====== INFORMATION GIVEN ======
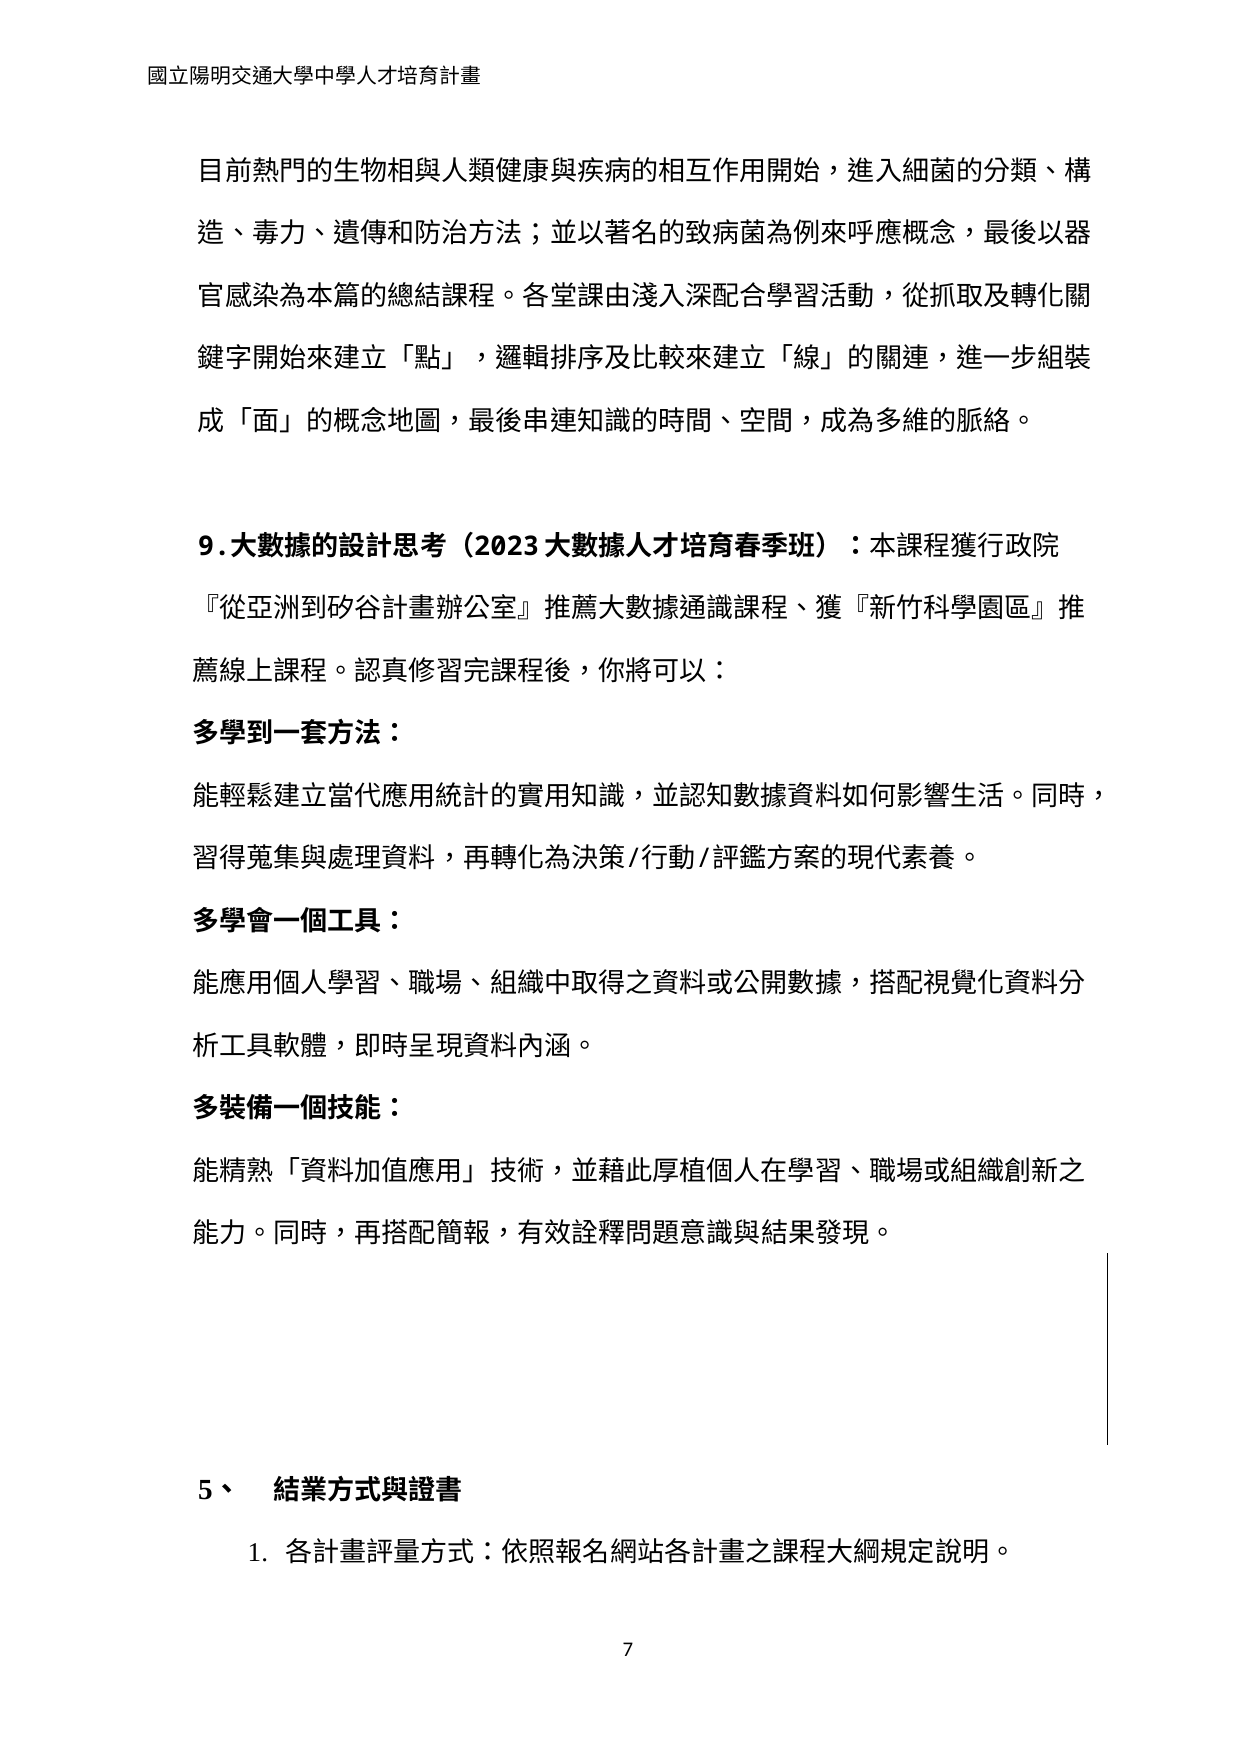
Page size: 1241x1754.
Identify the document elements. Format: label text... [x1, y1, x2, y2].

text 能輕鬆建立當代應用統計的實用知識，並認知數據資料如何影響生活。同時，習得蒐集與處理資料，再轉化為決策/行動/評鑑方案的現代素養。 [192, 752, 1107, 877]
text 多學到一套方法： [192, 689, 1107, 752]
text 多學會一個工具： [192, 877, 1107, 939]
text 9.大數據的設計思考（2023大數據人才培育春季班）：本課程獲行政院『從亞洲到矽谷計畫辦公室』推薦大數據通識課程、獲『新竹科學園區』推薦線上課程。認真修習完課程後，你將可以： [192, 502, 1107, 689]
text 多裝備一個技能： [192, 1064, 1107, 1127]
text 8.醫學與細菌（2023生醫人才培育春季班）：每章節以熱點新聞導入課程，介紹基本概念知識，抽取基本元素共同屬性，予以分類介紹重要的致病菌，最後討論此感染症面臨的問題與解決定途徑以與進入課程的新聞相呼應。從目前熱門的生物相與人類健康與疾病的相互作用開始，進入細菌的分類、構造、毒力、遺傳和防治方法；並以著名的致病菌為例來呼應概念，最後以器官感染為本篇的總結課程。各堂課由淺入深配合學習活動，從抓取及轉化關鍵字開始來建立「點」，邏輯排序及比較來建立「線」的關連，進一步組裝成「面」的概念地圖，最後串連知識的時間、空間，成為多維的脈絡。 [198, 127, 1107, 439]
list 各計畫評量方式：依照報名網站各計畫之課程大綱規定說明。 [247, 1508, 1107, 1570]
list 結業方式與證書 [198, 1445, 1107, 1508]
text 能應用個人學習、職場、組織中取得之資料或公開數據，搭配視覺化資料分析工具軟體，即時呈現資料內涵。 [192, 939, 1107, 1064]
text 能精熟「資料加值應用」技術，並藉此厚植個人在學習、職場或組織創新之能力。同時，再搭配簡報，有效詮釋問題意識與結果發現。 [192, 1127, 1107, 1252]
======
====== INFORMATION GIVEN ======
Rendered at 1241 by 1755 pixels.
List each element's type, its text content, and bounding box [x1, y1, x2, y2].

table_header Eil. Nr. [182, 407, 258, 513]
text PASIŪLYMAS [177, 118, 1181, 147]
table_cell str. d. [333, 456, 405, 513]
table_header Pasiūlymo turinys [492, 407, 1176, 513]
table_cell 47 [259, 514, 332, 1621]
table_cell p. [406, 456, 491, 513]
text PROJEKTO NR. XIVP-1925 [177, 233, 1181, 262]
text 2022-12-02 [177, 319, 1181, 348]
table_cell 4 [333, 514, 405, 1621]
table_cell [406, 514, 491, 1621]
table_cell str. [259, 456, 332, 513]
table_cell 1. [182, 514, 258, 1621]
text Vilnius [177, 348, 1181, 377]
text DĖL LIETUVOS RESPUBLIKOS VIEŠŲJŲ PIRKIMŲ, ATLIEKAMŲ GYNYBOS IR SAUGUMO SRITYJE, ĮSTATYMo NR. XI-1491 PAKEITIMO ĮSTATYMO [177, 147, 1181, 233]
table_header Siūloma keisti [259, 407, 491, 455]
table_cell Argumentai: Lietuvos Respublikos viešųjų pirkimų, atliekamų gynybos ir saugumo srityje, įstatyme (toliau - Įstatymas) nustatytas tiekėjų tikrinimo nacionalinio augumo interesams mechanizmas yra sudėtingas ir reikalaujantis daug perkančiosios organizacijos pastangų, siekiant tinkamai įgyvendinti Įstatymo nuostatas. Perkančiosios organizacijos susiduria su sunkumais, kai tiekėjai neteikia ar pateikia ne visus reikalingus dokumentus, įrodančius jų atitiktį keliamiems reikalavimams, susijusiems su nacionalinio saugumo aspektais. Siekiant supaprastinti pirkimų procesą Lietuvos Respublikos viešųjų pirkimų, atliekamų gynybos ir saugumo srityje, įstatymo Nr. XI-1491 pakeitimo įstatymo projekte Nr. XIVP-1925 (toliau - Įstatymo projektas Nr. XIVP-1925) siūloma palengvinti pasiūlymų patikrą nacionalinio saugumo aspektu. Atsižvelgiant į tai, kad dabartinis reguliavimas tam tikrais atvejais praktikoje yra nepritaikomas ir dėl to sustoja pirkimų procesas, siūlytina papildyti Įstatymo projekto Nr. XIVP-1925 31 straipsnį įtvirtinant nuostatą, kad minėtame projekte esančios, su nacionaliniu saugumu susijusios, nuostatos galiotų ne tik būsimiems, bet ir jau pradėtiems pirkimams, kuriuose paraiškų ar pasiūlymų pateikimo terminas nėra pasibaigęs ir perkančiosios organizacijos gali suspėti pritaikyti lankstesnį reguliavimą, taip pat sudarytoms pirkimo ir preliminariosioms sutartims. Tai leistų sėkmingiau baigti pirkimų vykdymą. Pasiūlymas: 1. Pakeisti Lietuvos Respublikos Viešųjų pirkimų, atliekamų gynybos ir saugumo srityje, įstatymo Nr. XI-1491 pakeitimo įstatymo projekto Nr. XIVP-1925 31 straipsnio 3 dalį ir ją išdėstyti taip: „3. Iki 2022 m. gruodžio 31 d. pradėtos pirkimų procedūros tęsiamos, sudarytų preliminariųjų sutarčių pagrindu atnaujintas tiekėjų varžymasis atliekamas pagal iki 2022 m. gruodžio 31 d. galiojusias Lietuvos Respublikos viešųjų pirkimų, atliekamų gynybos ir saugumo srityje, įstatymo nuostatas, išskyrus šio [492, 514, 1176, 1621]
======
====== INFORMATION GIVEN ======
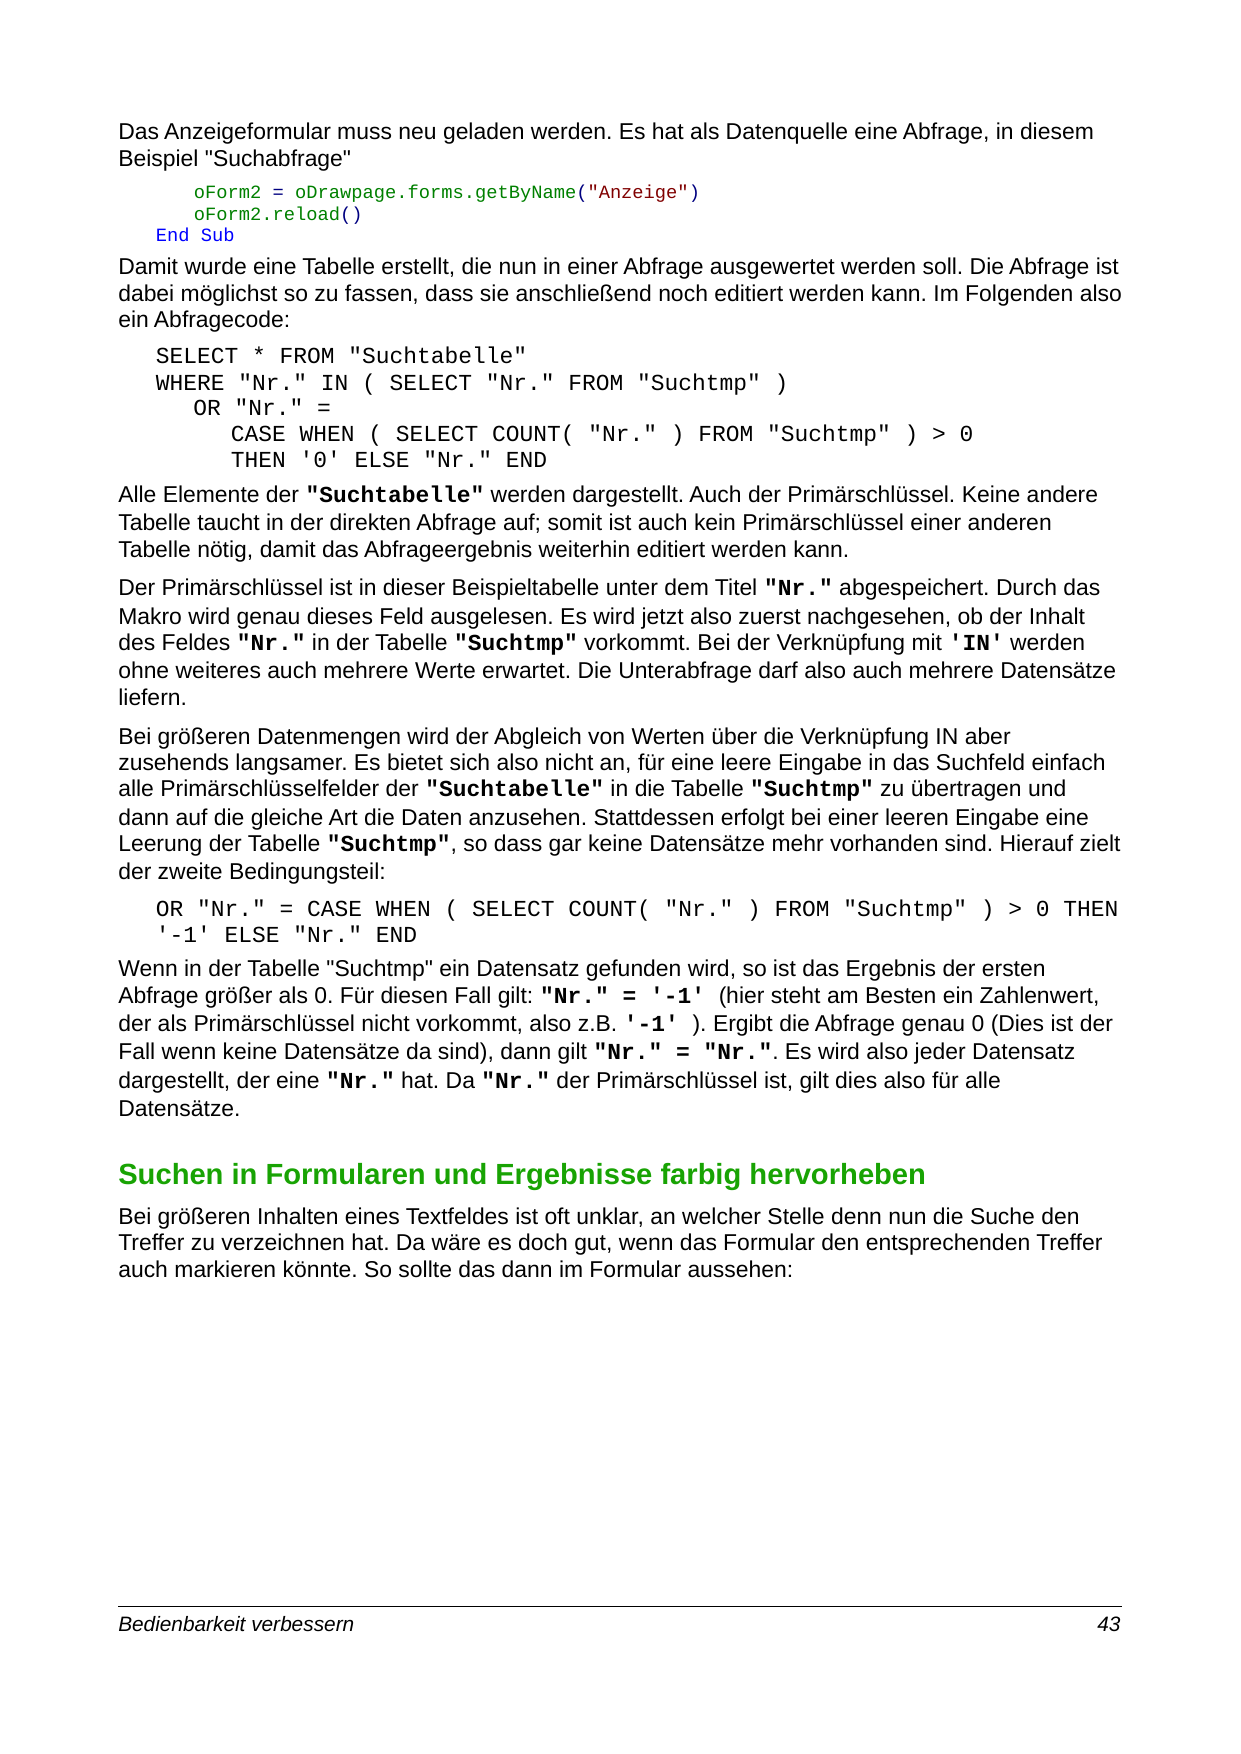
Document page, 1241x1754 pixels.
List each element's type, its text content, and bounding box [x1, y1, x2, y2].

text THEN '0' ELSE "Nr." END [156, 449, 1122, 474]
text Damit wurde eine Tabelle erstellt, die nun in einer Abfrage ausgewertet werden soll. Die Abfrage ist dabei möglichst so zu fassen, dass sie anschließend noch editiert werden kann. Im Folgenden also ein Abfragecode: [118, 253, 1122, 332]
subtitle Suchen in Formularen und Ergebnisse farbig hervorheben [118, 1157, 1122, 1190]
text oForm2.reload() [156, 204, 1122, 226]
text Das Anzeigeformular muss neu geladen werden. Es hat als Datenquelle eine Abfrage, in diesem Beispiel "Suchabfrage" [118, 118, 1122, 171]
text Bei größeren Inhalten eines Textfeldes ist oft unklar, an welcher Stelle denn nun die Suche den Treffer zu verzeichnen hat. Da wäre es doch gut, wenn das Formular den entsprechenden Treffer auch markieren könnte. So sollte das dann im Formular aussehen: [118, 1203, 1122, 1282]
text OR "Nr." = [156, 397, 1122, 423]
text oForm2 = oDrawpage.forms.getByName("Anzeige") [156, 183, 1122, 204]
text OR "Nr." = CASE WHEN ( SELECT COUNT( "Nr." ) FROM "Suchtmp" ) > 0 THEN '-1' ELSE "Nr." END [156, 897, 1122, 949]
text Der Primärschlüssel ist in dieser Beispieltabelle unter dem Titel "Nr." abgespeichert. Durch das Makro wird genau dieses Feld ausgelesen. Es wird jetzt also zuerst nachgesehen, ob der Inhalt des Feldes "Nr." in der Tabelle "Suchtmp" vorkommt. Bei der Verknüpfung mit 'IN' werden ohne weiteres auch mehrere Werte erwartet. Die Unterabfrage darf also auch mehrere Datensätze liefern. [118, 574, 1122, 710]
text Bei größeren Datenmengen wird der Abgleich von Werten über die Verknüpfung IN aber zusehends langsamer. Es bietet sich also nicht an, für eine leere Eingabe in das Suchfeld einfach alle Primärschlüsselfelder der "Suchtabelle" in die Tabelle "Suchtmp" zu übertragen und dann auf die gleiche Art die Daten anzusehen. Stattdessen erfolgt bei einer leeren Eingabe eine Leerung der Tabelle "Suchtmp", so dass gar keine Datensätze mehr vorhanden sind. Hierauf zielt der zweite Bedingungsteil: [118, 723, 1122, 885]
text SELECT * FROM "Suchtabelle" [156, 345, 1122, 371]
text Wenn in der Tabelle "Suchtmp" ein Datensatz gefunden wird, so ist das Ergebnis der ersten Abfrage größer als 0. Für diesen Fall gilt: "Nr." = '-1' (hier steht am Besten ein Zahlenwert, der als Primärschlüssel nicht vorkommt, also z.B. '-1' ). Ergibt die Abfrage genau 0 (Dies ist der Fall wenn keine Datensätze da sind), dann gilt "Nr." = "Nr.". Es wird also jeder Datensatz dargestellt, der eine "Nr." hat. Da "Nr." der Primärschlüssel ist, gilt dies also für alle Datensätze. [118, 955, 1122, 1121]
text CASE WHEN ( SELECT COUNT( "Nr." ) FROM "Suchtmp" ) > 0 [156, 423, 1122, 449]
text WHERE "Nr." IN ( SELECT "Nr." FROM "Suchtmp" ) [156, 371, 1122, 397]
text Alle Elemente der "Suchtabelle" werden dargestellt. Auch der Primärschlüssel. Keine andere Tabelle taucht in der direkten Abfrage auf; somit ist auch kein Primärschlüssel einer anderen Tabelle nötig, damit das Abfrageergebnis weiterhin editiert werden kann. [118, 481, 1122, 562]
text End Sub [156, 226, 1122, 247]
======
# PROBLEM REQUIREMENTS
Swap "技能" for "能力" everywhere from the line containing "752, 1107, 877]" down through the line containing "text 多裝備一個技能： [192, 1064, 1107, 1127]", and give only those lines with nothing else changed.

# THE RESULT
text 能輕鬆建立當代應用統計的實用知識，並認知數據資料如何影響生活。同時，習得蒐集與處理資料，再轉化為決策/行動/評鑑方案的現代素養。 [192, 752, 1107, 877]
text 多學到一套方法： [192, 689, 1107, 752]
text 多學會一個工具： [192, 877, 1107, 939]
text 9.大數據的設計思考（2023大數據人才培育春季班）：本課程獲行政院『從亞洲到矽谷計畫辦公室』推薦大數據通識課程、獲『新竹科學園區』推薦線上課程。認真修習完課程後，你將可以： [192, 502, 1107, 689]
text 多裝備一個能力： [192, 1064, 1107, 1127]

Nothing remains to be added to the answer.